Forint loses out to all major currencies


The forint was trading at 311.57 to the euro late Tuesday on the interbank forex market, down from final quotes at 310.52 on Monday. At 310.71 to the euro early Tuesday, the forint moved between 309.46 and 312.20, a five-day low, after a more than five-week high at 309.05 late Monday.

Under constant pressure from the dollar which continued to rise against a basket of currencies following hawkish comments of several US Fed decisionmakers late Monday, the forint lost its Monday gain versus the euro as well.

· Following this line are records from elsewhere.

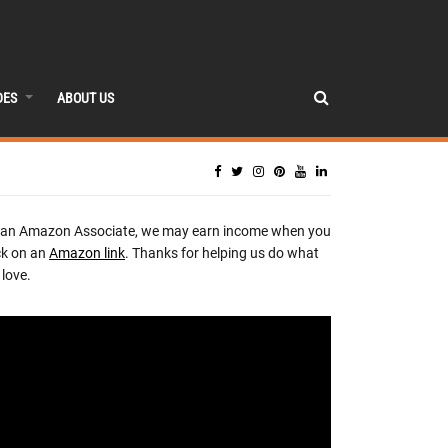
DES
ABOUT US
 an Amazon Associate, we may earn income when you
ck on an
Amazon link
. Thanks for helping us do what
love.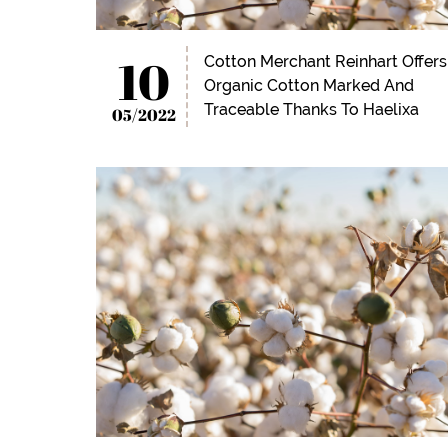
10
Cotton Merchant Reinhart Offers
Organic Cotton Marked And
Traceable Thanks To Haelixa
05/2022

Hungaryʼs central bank left its main interest rate unchanged at 1.35% on Tuesday and switched to a new three-month deposit policy tool, intended coupled with other measures to boost liquidity and increase local banksʼ demand for longer-term government paper. The National Bank of Hungary (MNB) will also squeeze funds out of its previous main policy tool, the two-week deposit. Larger domestic demand for its bonds is in line with the governmentʼs self-financing zeal, but it, in turn, may also drive yields down to a point where foreign investors might find them less attractive in view of rising US yields, a nearside perspective brought home by Fed officials on Monday, and Hungaryʼs persistent junk rating, last affirmed by Standard & Poorʼs on Friday with no signal for a future upgrade.

S&P recalled that 34% of Hungaryʼs general government debt is denominated in foreign currencies, and nonresidents still hold about 30% of commercial general government local currency debt.

At the same time the government is seen starting already now to prepare for the year-end cut-off date in measuring Hungaryʼs general government debt to GDP to fend off excessive debt complaints from Brussels. It announced that it would decrease short-term debt issuance in the coming weeks and months, which, in turn, might also increase demand for longer-term paper, and also began pre-payment on forex debts maturing next year. But analysts remind the process is a two-edged sword: it might contribute to driving yields down even more to the horror of non-residents, and pre-payment of some forex debts, while it may improve Hungaryʼs debt landscape, also increases foreign currency demand in the short term to the detriment of the forintʼs course.

The stubborn worse-than-310 to euro course of the forint for more than a month now shows the market doubts the ability of Hungaryʼs financial authorities to fine-balance the need to lower the financing cost of the increasing budget deficit and of the state debt against investorsʼ need of realistic yield, analysts add.

The forint traded at 279.76 to the dollar, down from 277.50 in final quotes on Monday. On Tuesday, it moved between 276.65 and 280.32, an eleven-day low, after a more than three-week high at 269.91 last Friday intraday.

It was quoted at 287.25 to the Swiss franc, down from 285.41 late Monday. Its range on Tuesday was 284.55 to 288.06, an eleven-day low, after a more than six-month high at 282.23 last Friday intraday. Since its crash to an all-time low at 378.49 to the franc on January 15 when the Swiss central bank scrapped its cap of 1.20 to the euro, it reached the highest at 281.07 on February 26.